Description of the task: Retype only the lines running from the beginning of the entries below to the line with "X8161Y470493D01*", both included. Do not include pictures.

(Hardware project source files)
== Segment start ==

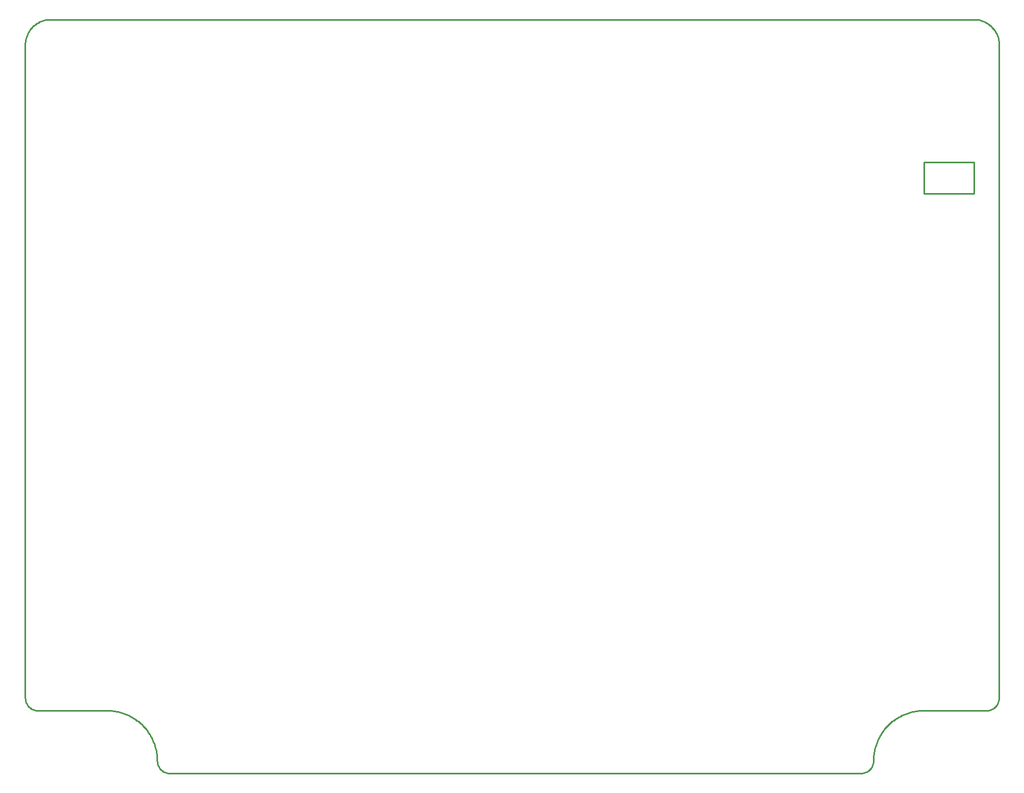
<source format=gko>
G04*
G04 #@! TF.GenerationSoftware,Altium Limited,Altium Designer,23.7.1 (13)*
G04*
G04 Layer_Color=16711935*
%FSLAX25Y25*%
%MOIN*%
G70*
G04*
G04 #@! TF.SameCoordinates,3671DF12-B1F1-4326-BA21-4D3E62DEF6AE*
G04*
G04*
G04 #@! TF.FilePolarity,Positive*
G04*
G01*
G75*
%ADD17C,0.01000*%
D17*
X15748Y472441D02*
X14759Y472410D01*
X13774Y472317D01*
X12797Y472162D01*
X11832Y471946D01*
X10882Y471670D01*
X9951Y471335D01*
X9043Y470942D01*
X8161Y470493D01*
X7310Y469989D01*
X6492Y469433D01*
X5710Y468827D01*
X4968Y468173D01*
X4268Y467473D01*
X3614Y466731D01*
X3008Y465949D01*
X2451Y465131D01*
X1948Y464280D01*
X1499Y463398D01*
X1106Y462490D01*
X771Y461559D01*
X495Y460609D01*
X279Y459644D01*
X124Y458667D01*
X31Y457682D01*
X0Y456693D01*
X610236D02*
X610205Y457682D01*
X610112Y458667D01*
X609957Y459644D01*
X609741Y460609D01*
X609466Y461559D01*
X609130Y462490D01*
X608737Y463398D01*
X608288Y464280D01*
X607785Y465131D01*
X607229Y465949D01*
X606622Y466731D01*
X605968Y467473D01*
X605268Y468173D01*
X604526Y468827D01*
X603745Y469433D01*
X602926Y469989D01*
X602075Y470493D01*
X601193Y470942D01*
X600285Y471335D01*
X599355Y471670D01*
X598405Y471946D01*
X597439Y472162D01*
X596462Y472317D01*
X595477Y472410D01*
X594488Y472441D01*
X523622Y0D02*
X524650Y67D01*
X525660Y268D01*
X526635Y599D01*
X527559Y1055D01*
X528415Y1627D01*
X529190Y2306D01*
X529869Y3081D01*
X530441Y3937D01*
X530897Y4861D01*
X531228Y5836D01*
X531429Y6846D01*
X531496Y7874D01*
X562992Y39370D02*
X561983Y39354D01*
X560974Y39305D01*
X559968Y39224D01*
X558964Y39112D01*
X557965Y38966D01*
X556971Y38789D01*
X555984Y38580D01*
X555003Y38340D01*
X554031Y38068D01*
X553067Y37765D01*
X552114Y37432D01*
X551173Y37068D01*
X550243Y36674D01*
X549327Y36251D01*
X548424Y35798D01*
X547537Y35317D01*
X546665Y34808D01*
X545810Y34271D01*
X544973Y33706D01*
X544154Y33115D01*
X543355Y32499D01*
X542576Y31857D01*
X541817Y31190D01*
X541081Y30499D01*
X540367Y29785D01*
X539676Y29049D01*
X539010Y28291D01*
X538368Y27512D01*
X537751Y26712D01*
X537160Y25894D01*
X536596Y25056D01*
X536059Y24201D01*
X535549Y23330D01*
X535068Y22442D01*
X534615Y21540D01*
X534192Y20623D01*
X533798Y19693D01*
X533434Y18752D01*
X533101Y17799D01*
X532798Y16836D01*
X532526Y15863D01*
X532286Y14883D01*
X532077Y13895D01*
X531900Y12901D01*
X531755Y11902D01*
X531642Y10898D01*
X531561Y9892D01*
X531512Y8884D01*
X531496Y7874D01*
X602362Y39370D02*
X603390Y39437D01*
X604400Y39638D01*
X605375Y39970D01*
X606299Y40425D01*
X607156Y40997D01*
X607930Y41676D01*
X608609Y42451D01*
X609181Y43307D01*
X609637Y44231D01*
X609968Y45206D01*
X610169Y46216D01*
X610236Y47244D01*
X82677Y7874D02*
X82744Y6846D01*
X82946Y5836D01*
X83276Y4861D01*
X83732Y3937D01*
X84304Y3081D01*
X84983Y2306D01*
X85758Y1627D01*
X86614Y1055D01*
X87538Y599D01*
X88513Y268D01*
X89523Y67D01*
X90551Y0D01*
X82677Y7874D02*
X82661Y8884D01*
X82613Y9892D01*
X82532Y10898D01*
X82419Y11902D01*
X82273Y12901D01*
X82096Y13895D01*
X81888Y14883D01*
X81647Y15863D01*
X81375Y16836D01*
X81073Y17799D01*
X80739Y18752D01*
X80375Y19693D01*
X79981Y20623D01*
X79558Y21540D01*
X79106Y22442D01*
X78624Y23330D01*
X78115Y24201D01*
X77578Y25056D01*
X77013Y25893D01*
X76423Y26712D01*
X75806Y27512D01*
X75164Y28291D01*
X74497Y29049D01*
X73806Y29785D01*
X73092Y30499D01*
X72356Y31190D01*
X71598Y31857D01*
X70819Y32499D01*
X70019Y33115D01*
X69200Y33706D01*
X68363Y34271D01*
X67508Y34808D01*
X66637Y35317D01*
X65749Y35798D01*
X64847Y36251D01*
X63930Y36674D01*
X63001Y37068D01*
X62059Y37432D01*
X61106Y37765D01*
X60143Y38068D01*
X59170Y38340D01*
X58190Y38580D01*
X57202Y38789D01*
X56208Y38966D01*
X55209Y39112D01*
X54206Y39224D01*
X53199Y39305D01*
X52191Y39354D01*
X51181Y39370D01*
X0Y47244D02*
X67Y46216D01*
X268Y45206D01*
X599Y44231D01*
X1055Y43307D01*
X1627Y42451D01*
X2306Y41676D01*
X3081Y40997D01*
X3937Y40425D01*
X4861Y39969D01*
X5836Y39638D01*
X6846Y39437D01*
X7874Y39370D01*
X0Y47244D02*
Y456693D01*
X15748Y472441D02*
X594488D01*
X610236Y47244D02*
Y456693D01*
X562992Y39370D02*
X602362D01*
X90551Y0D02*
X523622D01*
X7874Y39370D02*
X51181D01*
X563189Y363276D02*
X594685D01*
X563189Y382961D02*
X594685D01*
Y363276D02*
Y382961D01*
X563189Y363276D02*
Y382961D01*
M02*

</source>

== Segment end ==

Task result:
<source format=gko>
G04*
G04 #@! TF.GenerationSoftware,Altium Limited,Altium Designer,23.7.1 (13)*
G04*
G04 Layer_Color=16711935*
%FSLAX25Y25*%
%MOIN*%
G70*
G04*
G04 #@! TF.SameCoordinates,3671DF12-B1F1-4326-BA21-4D3E62DEF6AE*
G04*
G04*
G04 #@! TF.FilePolarity,Positive*
G04*
G01*
G75*
%ADD17C,0.01000*%
D17*
X15748Y472441D02*
X14759Y472410D01*
X13774Y472317D01*
X12797Y472162D01*
X11832Y471946D01*
X10882Y471670D01*
X9951Y471335D01*
X9043Y470942D01*
X8161Y470493D01*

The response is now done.